After serving for more than 10 years as a Supreme Court judge, including a brief tenure as the CJP, Jillani retired as the top judge on July 10, 2014.

74-year-old Justice (retired) Jillani was born on July 6, 1949. He did his LLB from the University of Punjab and started practicing law at the Multan district courts in 1974.

Jillani became an apex court lawyer in 1983. He was sworn in as the Lahore High Court judge in August 1994. And after ten years was elevated as a SC judge in July 2004. He served as the top court judge till imposition of the state of emergency in November 2007. He then again took oath as the SC judge in 2008. He was appointed as the chief justice of Pakistan in 2013.

In August 2023, the ex-CJP received the 2023 American Bar Association (ABA) International Human Rights Award, in recognition of “his courageous judgments against political impunity in a time of crisis and for defending judicial independence” in Pakistan.

He was also awarded the 2020 J Clifford Wallace Award by the J Reuben Clark Law Society (JRCLS) to honour his “extraordinary career as a judge and a jurist”.

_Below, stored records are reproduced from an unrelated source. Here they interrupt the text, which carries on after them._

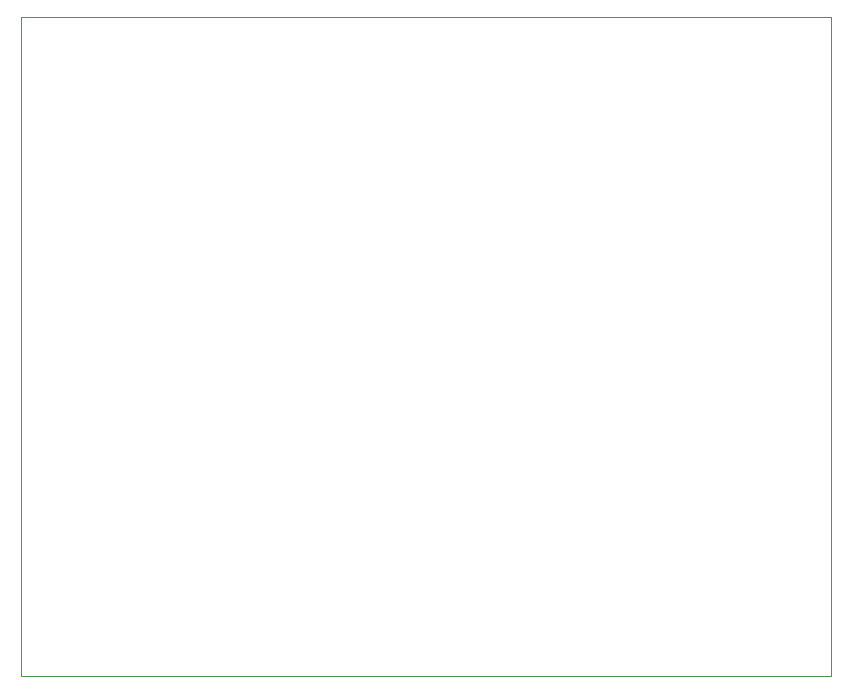
<source format=gbr>
%TF.GenerationSoftware,KiCad,Pcbnew,9.0.6*%
%TF.CreationDate,2026-01-14T13:32:50+01:00*%
%TF.ProjectId,DHT11 weather station,44485431-3120-4776-9561-746865722073,rev?*%
%TF.SameCoordinates,Original*%
%TF.FileFunction,Profile,NP*%
%FSLAX46Y46*%
G04 Gerber Fmt 4.6, Leading zero omitted, Abs format (unit mm)*
G04 Created by KiCad (PCBNEW 9.0.6) date 2026-01-14 13:32:50*
%MOMM*%
%LPD*%
G01*
G04 APERTURE LIST*
%TA.AperFunction,Profile*%
%ADD10C,0.050000*%
%TD*%
G04 APERTURE END LIST*
D10*
X98580000Y-95800000D02*
X98580000Y-39960000D01*
X30000000Y-95800000D02*
X30000000Y-39960000D01*
X30000000Y-95800000D02*
X98580000Y-95800000D01*
X30000000Y-39960000D02*
X98580000Y-39960000D01*
M02*

</source>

Known to be a “balanced” judge, Justice Jillani delivered key rulings of great significance on domestic and international concerns.

These include his judgments enforcing fundamental rights, gender equality, declaring the right to education a fundamental right, holding that in an age of globalised inter-dependence, dual nationality should be permitted, laying down guidelines for qualitative improvement in legal and medical education, both in the Lahore High Court and the apex court.

However, perhaps, the two rulings that brought him to the foreground were the right of an adult woman to marry a person of her choice in Islam and his landmark ruling on minority rights in 2014, after he took suo moto notice of the matter of the protection of minorities, following a blast in a church in Peshawar that claimed 81 lives.